If you are here you want to deploy a UiPath process to Orchestrator and actually have it run like an obedient robot instead of staging a drama. This guide walks through packaging publishing and deploying a process mapping robots to environments starting jobs and checking logs. No magic spells here just the RPA basics done right.
Open your project in UiPath Studio and do the boring but necessary checks. Validate the main workflow confirm dependencies and set a clear version in project.json. Think of that version number as the label on a pizza box. No label means chaos at lunchtime and the same goes for production.
From UiPath Studio publish the package to the Orchestrator feed or a custom NuGet feed. Publishing uploads a NuGet package so Orchestrator can manage versions and deployments. Yes it creates a package and no you do not have to rename files by hand.

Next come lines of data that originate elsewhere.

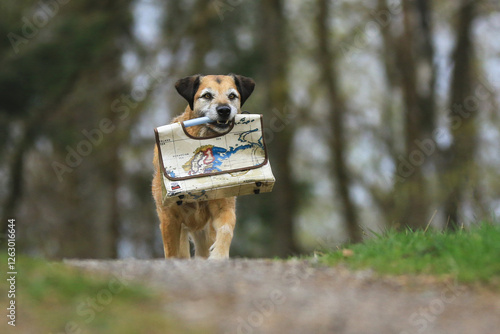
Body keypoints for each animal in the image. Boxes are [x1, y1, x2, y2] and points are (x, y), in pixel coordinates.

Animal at [151, 74, 254, 260]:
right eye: (207, 95)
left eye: (232, 96)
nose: (224, 110)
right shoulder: (169, 216)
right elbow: (172, 251)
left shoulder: (223, 205)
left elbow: (226, 228)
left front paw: (219, 255)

In Orchestrator either select the uploaded package or upload it again and choose the desired package version. Give the process a predictable name with a pattern that humans and search boxes both like. Predictability saves minutes and sometimes careers.
Create an environment and add the robots that should run this process. Then create a process mapping that ties the package to the environment and defines the execution target. This avoids the classic why did that job land on a test machine moment.
You can run the process immediately from the Processes area or create a trigger for scheduled runs. Use unattended robots for production automation and attended robots when human interaction is needed. Pick the right type or enjoy explaining a midnight alert to someone awake and confused.
Use the Jobs and Logs pages in Orchestrator to monitor status codes review execution logs and download outputs. Filter logs to find exceptions faster than blaming the network. If a job failed check the exit code trace the activity and examine variable values saved in logs.
Keep versioning strict and naming predictable. Test deployments in a dev environment before promoting to production. Automate triggers only after successful test passes and keep a habit of tagging releases so you can roll back without drama. Follow these steps and your UiPath Orchestrator deployments will be less chaotic and slightly more heroic.